The U.S. program was not intended to change firms’ behavior but merely to offer information to the public. But importantly, it has changed behavior —the idea that what gets measured get managed. There is however a twist to this story in the research findings.
Tomar studies three noteworthy periods. In 2008-09, there was no reporting. In the 2010-2011, facilities were required to measure and send their numbers to the EPA, but they didn’t know what peers had reported. In 2012, these facilities were measuring (reporting) emissions and also disclosing, so they could also observe what their peers were doing.
“I think this is the cool part of the paper,” Tomar says. If these facilities were looking ahead and anticipating public disclosure, in 2010-11, they might have taken actions to reduce emissions then. “I find that it’s only when they see their peers’ emissions publicly [in 2012] that they try to reduce emissions,” he surmises. “It’s not ‘what get measured gets managed’ – it’s what gets revealed to others—less uncertainty about what your peers are doing is an important ingredient.”
The research showed that emissions reductions were larger for facilities with more local peers within their own industry. Additionally, following disclosure, facilities’ capital spending and gross margins increase, which is consistent with facilities investing in efficiency improvements. In other words, facilities learned from their peers’ disclosure and then began making energy efficiency investments afterward. “In an extension of the current paper,” Tomar notes, “I show that after public disclosure, facilities change their processes to resemble their more efficient peers compared to the less-efficient ones.”
Why is there no clear evidence that investors pressured facilities to reduce emissions? Tomar suggests that it’s because the disclosures were at the facility level, not the firm-level numbers that show up in annual or CSR reports of firms. In fact, he emailed and rang up many investors. These granular emissions numbers were hard to incorporate in their models, he was told. In spite of this, disclosures helped the industries become more efficient and reduce GHG emissions, with local peers’ data a key influence.

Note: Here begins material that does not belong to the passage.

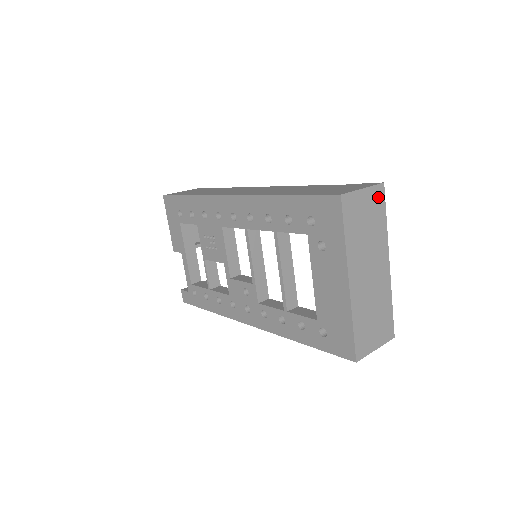
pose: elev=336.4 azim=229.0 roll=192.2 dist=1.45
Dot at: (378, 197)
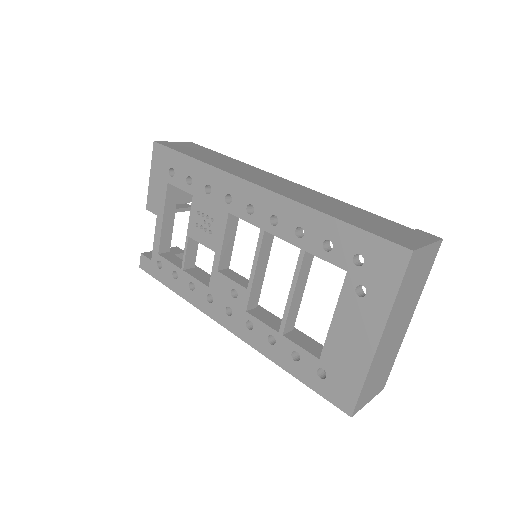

Tomar mentions that the Carbon Disclosure Project (CDP) is a major channel for which these types of disclosures are aggregated. “The changes that are triggered by the U.S. program can be reported through another mechanism like CDP,” he offers. “Depending on the nature of the disclosure, it may be accessible, usable or relevant by certain stakeholders. So, the figures have to be put into another vehicle they can use more easily, which is CDP because it’s firm level.” Over time, reporting has increased in the Carbon Disclosure Project, with roughly 55-65% of S&P 500 firms disclosing their emissions to the Project.
Advances to Policy
This research has policy implications, Tomar believes, where there’s political resistance to implementing a price on carbon, such as in a cap-and-trade program or a carbon tax. The U.S. program disclosure channel requires reporting but without strict regulations about emissions caps. However, firms and their facilities must be transparent about it. “This method of pollution regulation seems to face less resistance to being implemented,” he notes. “In the U.S., cap-and-trade fizzled after 2009. So, if a country wants to reduce emissions without being too hands on, disclosure may be a way to do it, at least when the disclosures are granular.”

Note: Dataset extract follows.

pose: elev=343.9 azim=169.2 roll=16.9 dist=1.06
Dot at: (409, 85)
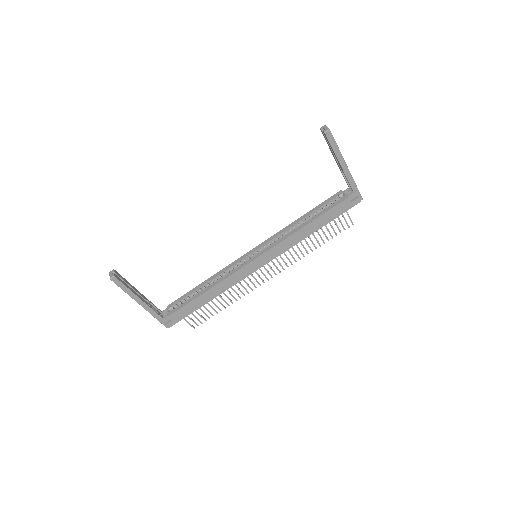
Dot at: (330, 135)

On average, the U.S. Program appeared to help reduce GHG emissions. There’s a potential hidden cost, however, through a firm’s R&D investment, in which peers can appropriate and copy their methods a bit more. “That’s the trade-off,” says Tomar. “From a social welfare perspective, simply reducing emissions is beneficial given the urgency of the issue.”
The paper “CSR Disclosure and Benchmarking-Learning: Emissions Responses to Mandatory Greenhouse Gas Disclosure” by Sorabh Tomar, Cox School of Business, Southern Methodist University, is under review.